SOURCE MATERIAL:
------------------------------------------------------------------------
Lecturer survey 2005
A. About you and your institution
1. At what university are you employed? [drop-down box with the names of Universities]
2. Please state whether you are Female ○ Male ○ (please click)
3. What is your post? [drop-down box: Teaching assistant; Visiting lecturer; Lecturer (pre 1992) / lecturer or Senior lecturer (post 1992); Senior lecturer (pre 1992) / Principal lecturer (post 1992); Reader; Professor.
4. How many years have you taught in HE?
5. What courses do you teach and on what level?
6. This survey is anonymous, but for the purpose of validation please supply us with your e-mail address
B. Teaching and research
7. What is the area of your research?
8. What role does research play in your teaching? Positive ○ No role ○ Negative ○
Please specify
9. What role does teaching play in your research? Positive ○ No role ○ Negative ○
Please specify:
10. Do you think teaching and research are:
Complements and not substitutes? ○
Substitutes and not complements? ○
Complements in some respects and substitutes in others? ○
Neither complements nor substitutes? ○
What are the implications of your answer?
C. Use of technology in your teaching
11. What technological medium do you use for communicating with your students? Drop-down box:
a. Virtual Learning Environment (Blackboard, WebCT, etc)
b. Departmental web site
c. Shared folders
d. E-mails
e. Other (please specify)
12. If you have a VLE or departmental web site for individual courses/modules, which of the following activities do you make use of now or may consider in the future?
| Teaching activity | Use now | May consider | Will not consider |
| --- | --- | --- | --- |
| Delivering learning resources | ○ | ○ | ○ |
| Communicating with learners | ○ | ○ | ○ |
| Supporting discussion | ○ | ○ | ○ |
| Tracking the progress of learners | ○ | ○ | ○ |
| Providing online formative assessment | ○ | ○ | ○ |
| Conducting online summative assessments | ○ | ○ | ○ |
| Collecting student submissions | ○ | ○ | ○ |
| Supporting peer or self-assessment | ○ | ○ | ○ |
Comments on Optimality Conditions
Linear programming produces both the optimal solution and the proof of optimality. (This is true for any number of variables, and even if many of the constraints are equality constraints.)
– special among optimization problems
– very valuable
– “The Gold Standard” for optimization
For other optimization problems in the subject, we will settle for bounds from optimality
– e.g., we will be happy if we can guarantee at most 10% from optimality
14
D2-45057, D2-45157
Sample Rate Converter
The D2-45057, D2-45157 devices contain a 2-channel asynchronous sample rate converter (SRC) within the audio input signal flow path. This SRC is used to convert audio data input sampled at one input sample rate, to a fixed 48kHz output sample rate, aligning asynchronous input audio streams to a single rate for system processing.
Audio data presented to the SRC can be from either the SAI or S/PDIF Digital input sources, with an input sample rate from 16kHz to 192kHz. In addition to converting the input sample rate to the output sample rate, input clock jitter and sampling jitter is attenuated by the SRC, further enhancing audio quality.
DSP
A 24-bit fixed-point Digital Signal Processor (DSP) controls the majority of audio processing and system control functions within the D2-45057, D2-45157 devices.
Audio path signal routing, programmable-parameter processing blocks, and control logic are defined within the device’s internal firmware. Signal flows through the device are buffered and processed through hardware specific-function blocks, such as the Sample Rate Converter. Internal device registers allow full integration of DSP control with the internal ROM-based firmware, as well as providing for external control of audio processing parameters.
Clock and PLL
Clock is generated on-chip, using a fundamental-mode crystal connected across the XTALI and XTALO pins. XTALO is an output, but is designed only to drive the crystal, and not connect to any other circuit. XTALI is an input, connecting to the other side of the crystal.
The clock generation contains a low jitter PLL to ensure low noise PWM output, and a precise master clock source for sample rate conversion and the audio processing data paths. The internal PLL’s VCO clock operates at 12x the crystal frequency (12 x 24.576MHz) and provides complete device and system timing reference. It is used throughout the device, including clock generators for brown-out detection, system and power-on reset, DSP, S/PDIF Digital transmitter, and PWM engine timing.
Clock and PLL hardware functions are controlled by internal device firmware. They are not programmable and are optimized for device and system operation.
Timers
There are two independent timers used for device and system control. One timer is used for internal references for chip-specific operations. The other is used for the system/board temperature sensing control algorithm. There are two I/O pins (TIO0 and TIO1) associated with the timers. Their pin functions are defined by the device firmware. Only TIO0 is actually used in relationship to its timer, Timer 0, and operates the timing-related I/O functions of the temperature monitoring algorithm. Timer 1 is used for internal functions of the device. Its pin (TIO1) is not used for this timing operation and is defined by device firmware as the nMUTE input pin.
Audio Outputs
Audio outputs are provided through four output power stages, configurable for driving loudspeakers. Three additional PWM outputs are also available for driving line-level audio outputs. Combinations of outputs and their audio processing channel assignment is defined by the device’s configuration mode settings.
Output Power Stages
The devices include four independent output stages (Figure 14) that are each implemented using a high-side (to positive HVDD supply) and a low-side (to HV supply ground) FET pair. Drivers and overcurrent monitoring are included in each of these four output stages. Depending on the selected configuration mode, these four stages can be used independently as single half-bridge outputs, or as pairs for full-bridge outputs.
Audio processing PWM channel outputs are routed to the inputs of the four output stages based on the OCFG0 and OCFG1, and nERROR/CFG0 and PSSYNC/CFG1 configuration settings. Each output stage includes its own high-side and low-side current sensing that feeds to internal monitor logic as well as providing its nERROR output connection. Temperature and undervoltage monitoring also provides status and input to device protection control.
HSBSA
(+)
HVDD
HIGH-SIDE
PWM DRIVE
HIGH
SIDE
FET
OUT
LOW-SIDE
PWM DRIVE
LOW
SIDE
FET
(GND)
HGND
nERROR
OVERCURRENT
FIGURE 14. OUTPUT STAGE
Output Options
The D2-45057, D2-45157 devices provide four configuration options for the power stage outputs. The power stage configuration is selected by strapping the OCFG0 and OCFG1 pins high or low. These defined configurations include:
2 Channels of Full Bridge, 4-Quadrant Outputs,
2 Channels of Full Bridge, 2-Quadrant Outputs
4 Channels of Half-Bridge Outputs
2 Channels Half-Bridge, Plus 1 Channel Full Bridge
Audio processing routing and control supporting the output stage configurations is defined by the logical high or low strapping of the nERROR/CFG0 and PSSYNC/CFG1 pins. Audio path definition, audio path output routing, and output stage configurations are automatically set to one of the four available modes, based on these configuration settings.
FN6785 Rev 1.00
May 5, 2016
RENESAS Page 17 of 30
------------------------------------------------------------------------
Faithfully transcribe the whole of the data.

Lecturer survey 2005
A. About you and your institution
1. At what university are you employed? [drop-down box with the names of Universities]
2. Please state whether you are Female ○ Male ○ (please click)
3. What is your post? [drop-down box: Teaching assistant; Visiting lecturer; Lecturer (pre 1992) / lecturer or Senior lecturer (post 1992); Senior lecturer (pre 1992) / Principal lecturer (post 1992); Reader; Professor.
4. How many years have you taught in HE?
5. What courses do you teach and on what level?
6. This survey is anonymous, but for the purpose of validation please supply us with your e-mail address
B. Teaching and research
7. What is the area of your research?
8. What role does research play in your teaching? Positive ○ No role ○ Negative ○
Please specify
9. What role does teaching play in your research? Positive ○ No role ○ Negative ○
Please specify:
10. Do you think teaching and research are:
Complements and not substitutes? ○
Substitutes and not complements? ○
Complements in some respects and substitutes in others? ○
Neither complements nor substitutes? ○
What are the implications of your answer?
C. Use of technology in your teaching
11. What technological medium do you use for communicating with your students? Drop-down box:
a. Virtual Learning Environment (Blackboard, WebCT, etc)
b. Departmental web site
c. Shared folders
d. E-mails
e. Other (please specify)
12. If you have a VLE or departmental web site for individual courses/modules, which of the following activities do you make use of now or may consider in the future?
| Teaching activity | Use now | May consider | Will not consider |
| --- | --- | --- | --- |
| Delivering learning resources | ○ | ○ | ○ |
| Communicating with learners | ○ | ○ | ○ |
| Supporting discussion | ○ | ○ | ○ |
| Tracking the progress of learners | ○ | ○ | ○ |
| Providing online formative assessment | ○ | ○ | ○ |
| Conducting online summative assessments | ○ | ○ | ○ |
| Collecting student submissions | ○ | ○ | ○ |
| Supporting peer or self-assessment | ○ | ○ | ○ |
Comments on Optimality Conditions
Linear programming produces both the optimal solution and the proof of optimality. (This is true for any number of variables, and even if many of the constraints are equality constraints.)
– special among optimization problems
– very valuable
– “The Gold Standard” for optimization
For other optimization problems in the subject, we will settle for bounds from optimality
– e.g., we will be happy if we can guarantee at most 10% from optimality
14
D2-45057, D2-45157
Sample Rate Converter
The D2-45057, D2-45157 devices contain a 2-channel asynchronous sample rate converter (SRC) within the audio input signal flow path. This SRC is used to convert audio data input sampled at one input sample rate, to a fixed 48kHz output sample rate, aligning asynchronous input audio streams to a single rate for system processing.
Audio data presented to the SRC can be from either the SAI or S/PDIF Digital input sources, with an input sample rate from 16kHz to 192kHz. In addition to converting the input sample rate to the output sample rate, input clock jitter and sampling jitter is attenuated by the SRC, further enhancing audio quality.
DSP
A 24-bit fixed-point Digital Signal Processor (DSP) controls the majority of audio processing and system control functions within the D2-45057, D2-45157 devices.
Audio path signal routing, programmable-parameter processing blocks, and control logic are defined within the device’s internal firmware. Signal flows through the device are buffered and processed through hardware specific-function blocks, such as the Sample Rate Converter. Internal device registers allow full integration of DSP control with the internal ROM-based firmware, as well as providing for external control of audio processing parameters.
Clock and PLL
Clock is generated on-chip, using a fundamental-mode crystal connected across the XTALI and XTALO pins. XTALO is an output, but is designed only to drive the crystal, and not connect to any other circuit. XTALI is an input, connecting to the other side of the crystal.
The clock generation contains a low jitter PLL to ensure low noise PWM output, and a precise master clock source for sample rate conversion and the audio processing data paths. The internal PLL’s VCO clock operates at 12x the crystal frequency (12 x 24.576MHz) and provides complete device and system timing reference. It is used throughout the device, including clock generators for brown-out detection, system and power-on reset, DSP, S/PDIF Digital transmitter, and PWM engine timing.
Clock and PLL hardware functions are controlled by internal device firmware. They are not programmable and are optimized for device and system operation.
Timers
There are two independent timers used for device and system control. One timer is used for internal references for chip-specific operations. The other is used for the system/board temperature sensing control algorithm. There are two I/O pins (TIO0 and TIO1) associated with the timers. Their pin functions are defined by the device firmware. Only TIO0 is actually used in relationship to its timer, Timer 0, and operates the timing-related I/O functions of the temperature monitoring algorithm. Timer 1 is used for internal functions of the device. Its pin (TIO1) is not used for this timing operation and is defined by device firmware as the nMUTE input pin.
Audio Outputs
Audio outputs are provided through four output power stages, configurable for driving loudspeakers. Three additional PWM outputs are also available for driving line-level audio outputs. Combinations of outputs and their audio processing channel assignment is defined by the device’s configuration mode settings.
Output Power Stages
The devices include four independent output stages (Figure 14) that are each implemented using a high-side (to positive HVDD supply) and a low-side (to HV supply ground) FET pair. Drivers and overcurrent monitoring are included in each of these four output stages. Depending on the selected configuration mode, these four stages can be used independently as single half-bridge outputs, or as pairs for full-bridge outputs.
Audio processing PWM channel outputs are routed to the inputs of the four output stages based on the OCFG0 and OCFG1, and nERROR/CFG0 and PSSYNC/CFG1 configuration settings. Each output stage includes its own high-side and low-side current sensing that feeds to internal monitor logic as well as providing its nERROR output connection. Temperature and undervoltage monitoring also provides status and input to device protection control.
HSBSA
(+)
HVDD
HIGH-SIDE
PWM DRIVE
HIGH
SIDE
FET
OUT
LOW-SIDE
PWM DRIVE
LOW
SIDE
FET
(GND)
HGND
nERROR
OVERCURRENT
FIGURE 14. OUTPUT STAGE
Output Options
The D2-45057, D2-45157 devices provide four configuration options for the power stage outputs. The power stage configuration is selected by strapping the OCFG0 and OCFG1 pins high or low. These defined configurations include:
2 Channels of Full Bridge, 4-Quadrant Outputs,
2 Channels of Full Bridge, 2-Quadrant Outputs
4 Channels of Half-Bridge Outputs
2 Channels Half-Bridge, Plus 1 Channel Full Bridge
Audio processing routing and control supporting the output stage configurations is defined by the logical high or low strapping of the nERROR/CFG0 and PSSYNC/CFG1 pins. Audio path definition, audio path output routing, and output stage configurations are automatically set to one of the four available modes, based on these configuration settings.
FN6785 Rev 1.00
May 5, 2016
RENESAS Page 17 of 30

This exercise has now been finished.